Bisnis.com, JAKARTA - Tidak ada yang bisa menghentikan kreatifitas seorang Putu Wijaya. Meskipun dihantam penyakit kelainan pembuluh darah pada akhir 2012, yang menyebabkan tangan kirinya tidak bisa bergerak, Putu masih menghasilkan karya-karya berupa cerpen, esai hingga lukisan.
Pada Kamis malam (3/4/2014) di Bentara Budaya Jakarta, Putu bersama anak lelakinya, Taksu Wijaya membacakan cerpen favoritnya, Merdeka dengan penuh atraktif. Meskipun tampil sambil duduk di kursi, semangat Putu masih terpancar dan menggebu-gebu. Demikian aksi Putu ketika membuka pameran lukisannya Bertolak Dari yang Ada pada 3-12 April 2014.
Dunia lukis sebetulnya bukan hal baru bagi Putu. Dia sempat belajar di Akademi Seni Rupa Indonesia (ASRI) Yogyakarta selama setahun. Kini, kegiatan melukisnya tengah digarap kembali. Terbukti, 27 dari 40 lukisan yang diproduksinya tengah dipamerkan yang membuat sebagian kalangan cukup apresiatif dengan kehadiran karya lukisan Putu.
Salah satu lukisannya berjudul Jangan Sentuh Kami (100 x 100 cm, cat minyak di atas kanvas, 1974) hadir menghiasi pameran. Jika dibandingkan dengan karya-karya terbarunya, lukisan Putu ini akan tampak berbeda baik dari cara pemilihan warna, tema hingga isi lukisan.
Mungkin karena sudah terlihat tua, warna pada lukisan ini tampak usang.
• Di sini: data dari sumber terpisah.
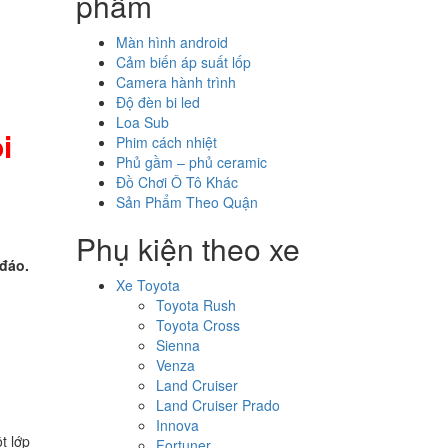
phẩm
Màn hình android
Cảm biến áp suất lốp
Camera hành trình
Độ đèn bi led
Loa Sub
i
Phim cách nhiệt
Phủ gầm – phủ ceramic
Đồ Chơi Ô Tô Khác
Sản Phẩm Theo Quận
Phụ kiện theo xe
 đáo.
Xe Toyota
Toyota Rush
Toyota Cross
Sienna
Venza
Land Cruiser
Land Cruiser Prado
Innova
t lớp
Fortuner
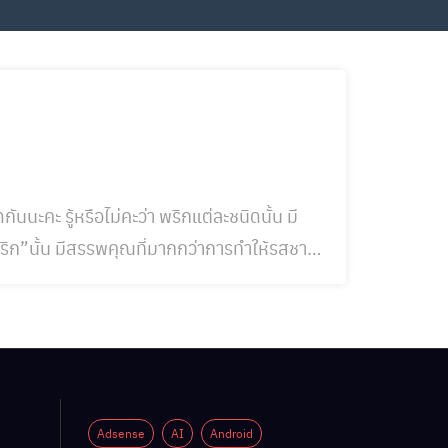
นะคะ รู้หรือไม่คะว่า พริกแต่ละชนิดนั้น มี
 ๆ คนอาจคาดไม่ถึงอีกด้วยค่ะ แน่นอนว่าพริก
็กน้อยตามแต่ละสายพันธุ์นะคะ พริก มีสรรพคุณท
Adsense
AI
Android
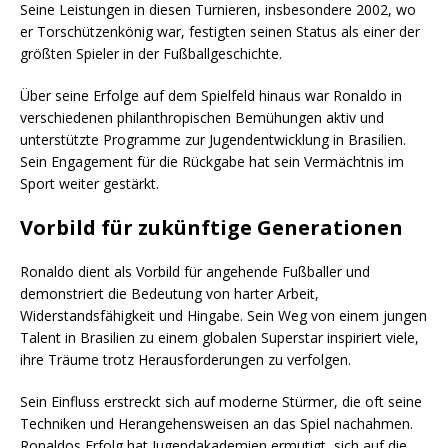
Seine Leistungen in diesen Turnieren, insbesondere 2002, wo
er Torschützenkönig war, festigten seinen Status als einer der
größten Spieler in der Fußballgeschichte.
Über seine Erfolge auf dem Spielfeld hinaus war Ronaldo in
verschiedenen philanthropischen Bemühungen aktiv und
unterstützte Programme zur Jugendentwicklung in Brasilien.
Sein Engagement für die Rückgabe hat sein Vermächtnis im
Sport weiter gestärkt.
Vorbild für zukünftige Generationen
Ronaldo dient als Vorbild für angehende Fußballer und
demonstriert die Bedeutung von harter Arbeit,
Widerstandsfähigkeit und Hingabe. Sein Weg von einem jungen
Talent in Brasilien zu einem globalen Superstar inspiriert viele,
ihre Träume trotz Herausforderungen zu verfolgen.
Sein Einfluss erstreckt sich auf moderne Stürmer, die oft seine
Techniken und Herangehensweisen an das Spiel nachahmen.
Ronaldos Erfolg hat Jugendakademien ermutigt, sich auf die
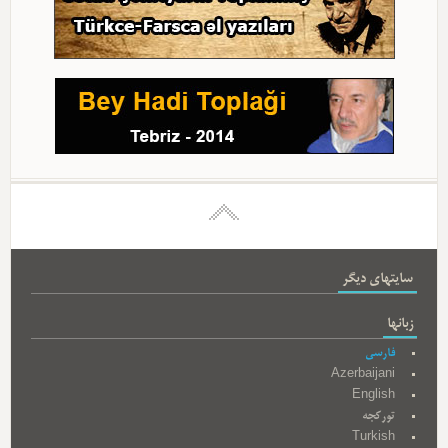
سایتهای دیگر
زبانها
فارسی
Azerbaijani
English
تورکجه
Turkish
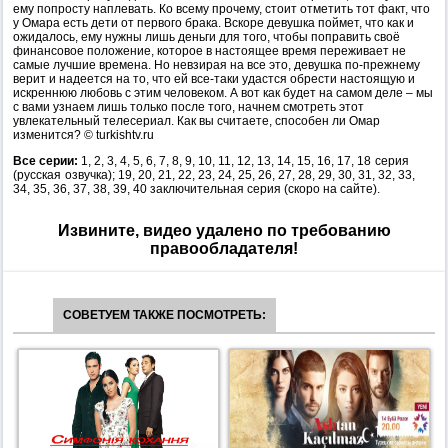
ему попросту наплевать. Ко всему прочему, стоит отметить тот факт, что
у Омара есть дети от первого брака. Вскоре девушка поймет, что как и
ожидалось, ему нужны лишь деньги для того, чтобы поправить своё
финансовое положение, которое в настоящее время переживает не
самые лучшие времена. Но невзирая на все это, девушка по-прежнему
верит и надеется на то, что ей все-таки удастся обрести настоящую и
искреннюю любовь с этим человеком. А вот как будет на самом деле – мы
с вами узнаем лишь только после того, начнем смотреть этот
увлекательный телесериал. Как вы считаете, способен ли Омар
изменится? © turkishtv.ru
Все серии:
1, 2
,
3
,
4, 5, 6, 7
,
8, 9, 10
,
11
,
12, 13, 14, 15, 16, 17, 18
серия
(русская озвучка);
19, 20, 21, 22, 23, 24, 25, 26, 27, 28, 29, 30, 31, 32, 33,
34, 35, 36, 37, 38, 39, 40 заключительная серия (скоро на сайте).
Извините, видео удалено по требованию
правообладателя!
СОВЕТУЕМ ТАКЖЕ ПОСМОТРЕТЬ:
Namun, dari sini bisa terlihat bagaimana karakter lukisan awal Putu. Karyanya memberikan identitas sendiri dibandingkan dengan lukisan yang dihasilkannya pada masa berkeseniannya kini—Putu seolah asik bermain dengan warna cerah dan glamor dalam beberapa goresan di atas kanvasnya.
Memasuki 1998, Putu tampaknya sudah mulai menemukan objek dan tema lukisan. Dia mulai menggoreskan kuasnya dengan memilih tema pohon. Di sinilah relevansi antara karya sastra dan lukisnya terlihat. Bertolak Dari yang Ada, sesuai tema yang diusung pameran bisa dipahami sebagai ‘ideologi’ Putu dalam berkarya. Pada lukisan Cinta Tak Kenal Henti (60 x 70 cm, cat minyak di atas kanvas, 1990) Putu melukis pohon terbalik. Akar pohon yang seharusnya di bawah, dia jadikan di atas sebagai potret kondisi kekisruhan pada masa itu.
Pada 2000, karakter lukisan bertema pohon yang dihasilkan Putu tampak jelas. Lukisan berjudul Walau Angin Bertiup Kencang (60 x 70 cm, cat minyak di atas kanvas, 2000), menandakan Putu sudah menemukan bentuk objek lukisannya tersebut. Jika pada 1998 lukisannya masih mencari celah dan warna, pada lukisan ini, Putu sudah berani bereksplorasi dengan warna. Hingga pada periode penyakit menyerang tubuhnya, pada 2012 itu, lukisannya sudah benar-benar berkarakter: pohon, warna dan garis yang cenderung ekspresif.
"Lukisan saya kebanyakan menggambarkan tentang pohon. Tetapi saya mencoba keluar dari estetika yang ada. Saya melukis pohon tidak dengan warna yang seharusnya. Saya melukis daun dengan warna biru atau warna lainnya yang tidak melulu hijau," tuturnya.
Meskipun tampak mendobrak estetika yang ada, namun karya lukis yang dipamerkan Putu linier dengan apa yang dianutnya. Lukisan Matahari dan Pohon Kehidupan (120 x 90 cm, akrilik di atas kanvas, 2012) serta Wajah Kota yang Terbelah (120 x 90 cm, akrilik di atas kanvas, 2014) misalnya sangat terlihat tidak mencerminkan pohon pada umumnya. Tetapi, di sinilah sebenar-benarnya dunia Putu Wijaya yang tak mau sama dengan yang lain.